Gifford reports that in his time “the great majority of competent and impartial critics” considered Greek to be the original language. As one of these critics O. F. Fritzsche put it, “If any one of the Apocryphal books was composed in Greek, this certainly was.” The strongest dissenter from this majority view was C. J. Ball, who marshalled the most compelling argument for a Hebrew original.

However, Yale Semitic scholar C. C. Torrey was not persuaded: “If the examination by a scholar of Ball’s thoroughness and wide learning can produce nothing better than this, it can be said with little hesitation that the language was probably not Hebrew.” Torrey’s own conclusion was that the work was originally composed in Aramaic. In recent years the tide of opinion has shifted and now the consensus is that the “letter” was originally composed in Hebrew (or Aramaic).
Date

The date of this work is uncertain. Most scholars agree that it is dependent on certain biblical passages, notably Isa 44:9–20, 46:5–7, and thus can be no earlier than 540 BC. Since a fragment (7Q2) was identified among the scrolls in Qumran Cave 7, it can be no later than 100 BC. Further support for this terminus ad quem may be found in a possible reference to the letter in 2 Maccabees 2:1–3.

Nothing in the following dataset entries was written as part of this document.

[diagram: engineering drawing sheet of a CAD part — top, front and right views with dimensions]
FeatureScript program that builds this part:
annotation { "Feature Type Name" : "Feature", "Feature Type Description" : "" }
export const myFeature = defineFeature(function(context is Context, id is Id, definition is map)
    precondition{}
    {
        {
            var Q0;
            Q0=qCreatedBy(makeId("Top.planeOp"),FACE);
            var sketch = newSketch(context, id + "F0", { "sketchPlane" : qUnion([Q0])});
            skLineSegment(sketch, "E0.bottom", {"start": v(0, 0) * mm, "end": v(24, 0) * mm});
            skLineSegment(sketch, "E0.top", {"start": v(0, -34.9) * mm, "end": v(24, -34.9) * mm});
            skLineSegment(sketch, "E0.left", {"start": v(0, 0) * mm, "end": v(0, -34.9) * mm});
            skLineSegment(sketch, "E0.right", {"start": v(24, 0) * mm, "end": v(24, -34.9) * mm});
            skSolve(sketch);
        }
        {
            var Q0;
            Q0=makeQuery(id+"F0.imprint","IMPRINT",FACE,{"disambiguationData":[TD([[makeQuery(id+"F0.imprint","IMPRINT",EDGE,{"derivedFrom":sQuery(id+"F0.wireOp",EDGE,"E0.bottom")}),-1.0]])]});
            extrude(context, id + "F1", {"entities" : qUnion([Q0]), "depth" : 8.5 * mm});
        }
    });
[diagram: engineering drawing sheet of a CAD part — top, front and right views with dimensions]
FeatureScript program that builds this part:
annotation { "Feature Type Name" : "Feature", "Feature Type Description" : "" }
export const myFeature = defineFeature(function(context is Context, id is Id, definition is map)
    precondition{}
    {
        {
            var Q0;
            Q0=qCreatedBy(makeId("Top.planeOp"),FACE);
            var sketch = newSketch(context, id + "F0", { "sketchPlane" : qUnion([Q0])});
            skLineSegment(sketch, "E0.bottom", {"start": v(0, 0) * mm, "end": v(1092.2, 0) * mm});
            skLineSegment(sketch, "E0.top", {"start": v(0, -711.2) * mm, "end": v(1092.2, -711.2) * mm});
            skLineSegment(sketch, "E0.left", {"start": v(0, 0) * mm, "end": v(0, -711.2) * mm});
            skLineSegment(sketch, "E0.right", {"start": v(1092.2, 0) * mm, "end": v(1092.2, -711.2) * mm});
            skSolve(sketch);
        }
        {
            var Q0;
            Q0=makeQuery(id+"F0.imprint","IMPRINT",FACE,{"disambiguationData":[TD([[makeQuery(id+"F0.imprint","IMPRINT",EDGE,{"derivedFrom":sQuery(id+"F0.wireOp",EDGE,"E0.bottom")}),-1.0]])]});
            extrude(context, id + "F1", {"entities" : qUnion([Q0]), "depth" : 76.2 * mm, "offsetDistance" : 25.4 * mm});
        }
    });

As mentioned above, the use of “seven generations” rather than “seventy years” points to a later period. Ball calculates the date to be c. 307 – 317 BC. And Tededche notes: “It is well known that many Jews were attracted to alien cults throughout the Greek period, 300 BC onward, so that the warning in the letter might have been uttered any time during this period.”

Although the “letter” is included as a discrete unit in the Septuagint, there is no evidence of it ever having been canonical in the Masoretic tradition.